■ WORK ITEM ■
Using the listing below, please print exactly the lines from the one with "right hip: (488, 372)" through the one with "left eye: (347, 923)". Leave out every picture.
━━━━━━━━━━━━━━━━━━━━━━━━━━━━━━
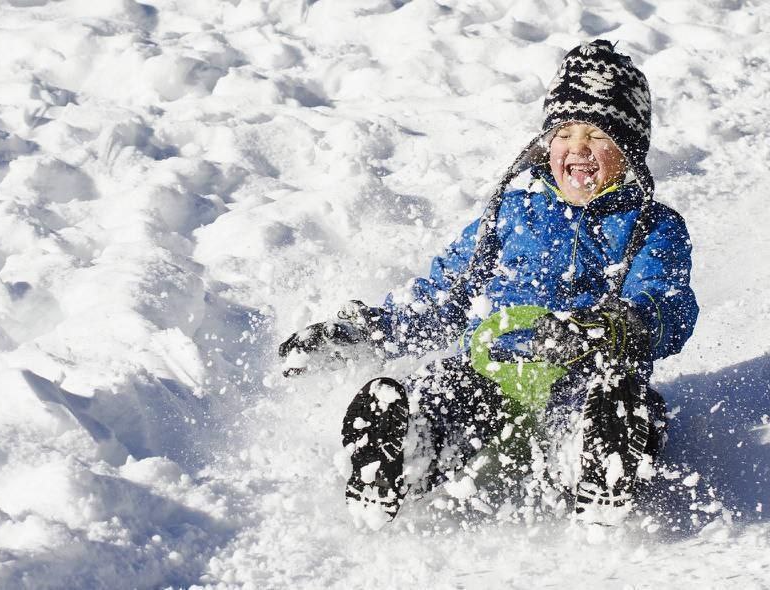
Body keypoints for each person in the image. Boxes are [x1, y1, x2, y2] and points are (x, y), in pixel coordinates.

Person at [278, 40, 697, 527]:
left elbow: (669, 300)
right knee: (440, 390)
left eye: (597, 134)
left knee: (623, 398)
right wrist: (367, 330)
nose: (578, 147)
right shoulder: (510, 217)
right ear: (546, 144)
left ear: (628, 149)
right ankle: (404, 447)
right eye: (564, 132)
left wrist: (623, 324)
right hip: (488, 372)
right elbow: (443, 298)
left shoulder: (652, 226)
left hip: (582, 376)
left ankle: (595, 458)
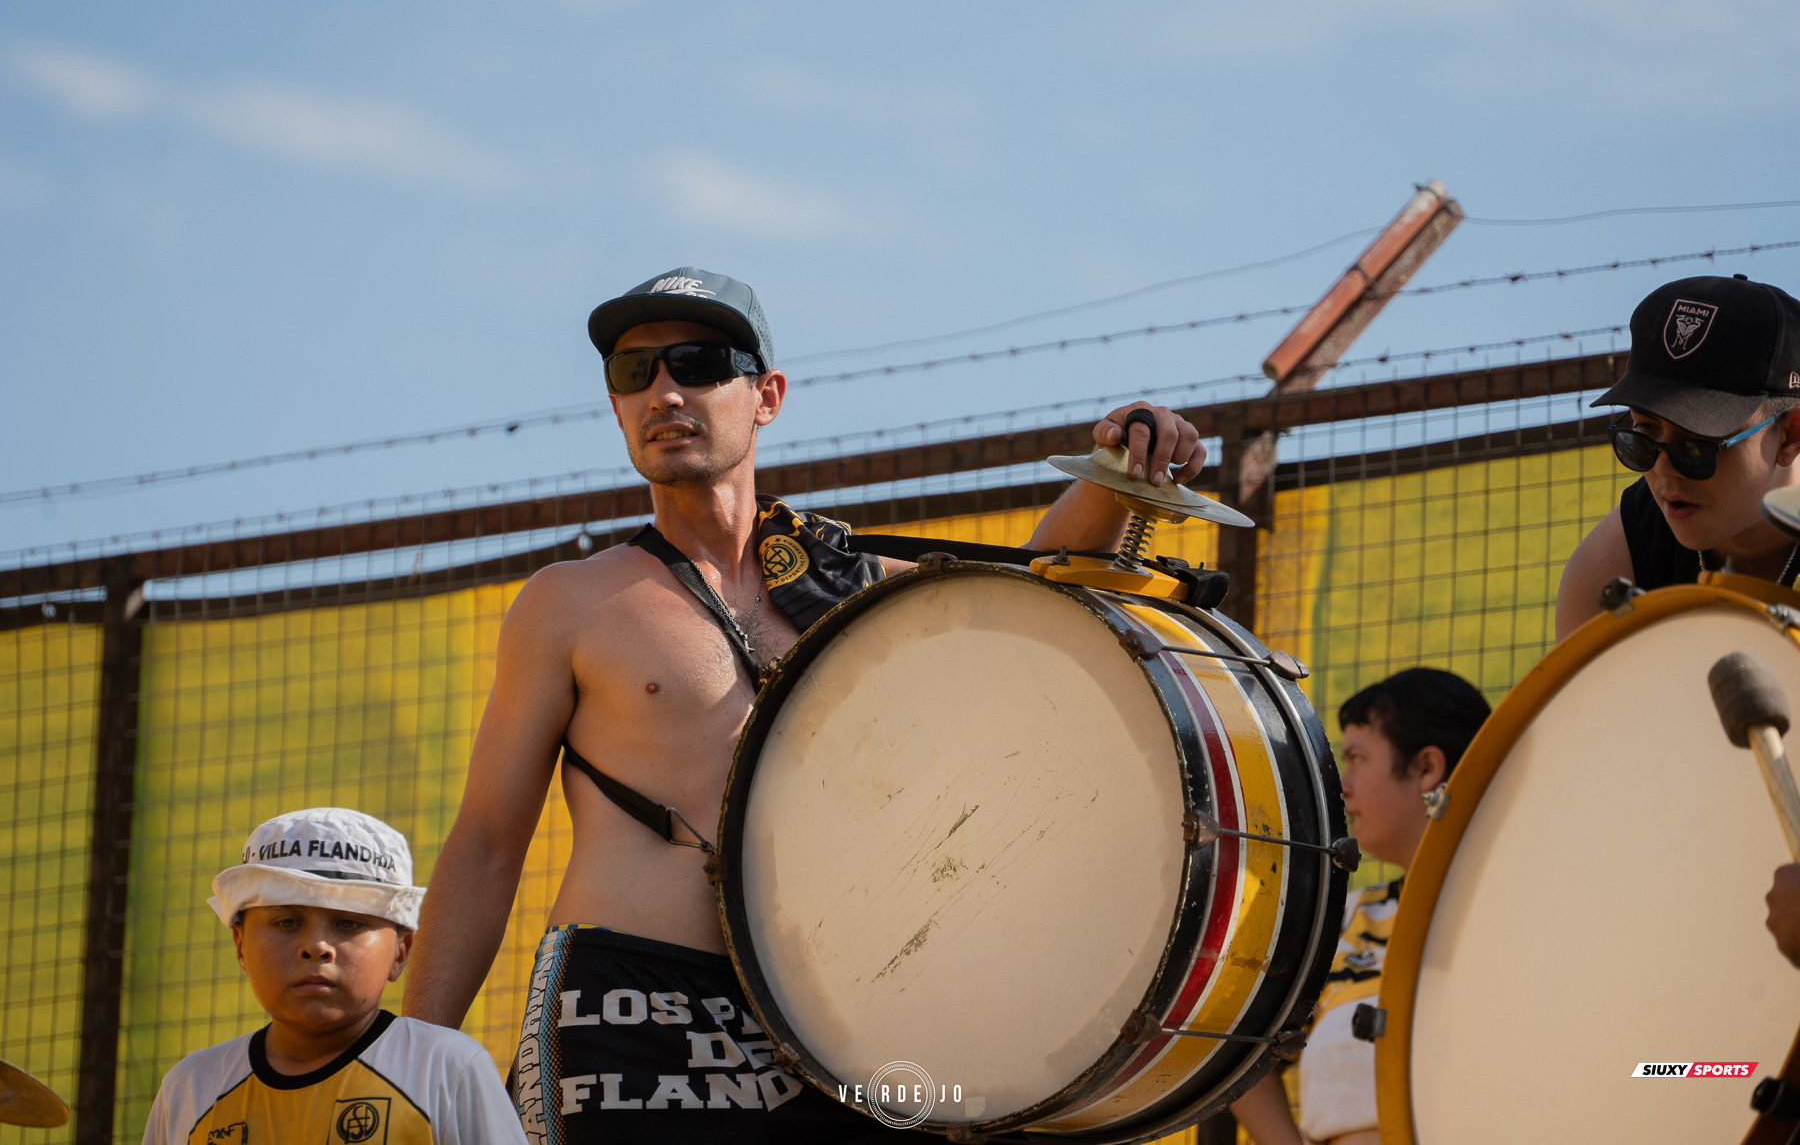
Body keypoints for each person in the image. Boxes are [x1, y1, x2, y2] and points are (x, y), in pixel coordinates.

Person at [400, 266, 1209, 1143]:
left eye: (699, 363)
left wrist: (1113, 471)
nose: (664, 392)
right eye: (635, 374)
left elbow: (1018, 604)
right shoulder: (570, 602)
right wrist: (416, 1060)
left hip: (843, 1017)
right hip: (633, 1007)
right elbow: (486, 841)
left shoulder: (852, 586)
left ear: (767, 396)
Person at [142, 807, 528, 1145]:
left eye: (347, 923)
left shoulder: (447, 1068)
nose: (316, 946)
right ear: (240, 945)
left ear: (400, 952)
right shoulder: (190, 1089)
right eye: (287, 921)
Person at [1229, 668, 1490, 1145]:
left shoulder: (1519, 915)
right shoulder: (1342, 921)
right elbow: (1239, 1047)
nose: (1341, 785)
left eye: (1356, 758)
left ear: (1427, 768)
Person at [1555, 274, 1800, 642]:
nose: (1662, 468)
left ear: (1791, 435)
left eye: (1697, 445)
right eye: (1645, 432)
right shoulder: (1610, 568)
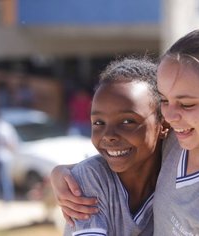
━━━━━━━━━━━━━━━━━━━━━━━━━━━━━━
■ THE ANSWER ■
right hip: (488, 372)
right elbow: (443, 298)
left shoulder: (652, 226)
left hip: (582, 376)
left ankle: (595, 458)
Body keypoints for each person in the image. Boxes are [x1, y1, x2, y2] and points are (x, y), in pixel coordinates.

Person at [400, 266, 1209, 1143]:
left eye: (699, 363)
left wrist: (1113, 471)
nose: (664, 392)
right eye: (635, 374)
left elbow: (1018, 604)
right shoulder: (570, 602)
right wrist: (416, 1060)
left hip: (843, 1017)
right hip: (633, 1007)
right elbow: (486, 841)
left shoulder: (852, 586)
left ear: (767, 396)
Person at [142, 807, 528, 1145]:
left eye: (347, 923)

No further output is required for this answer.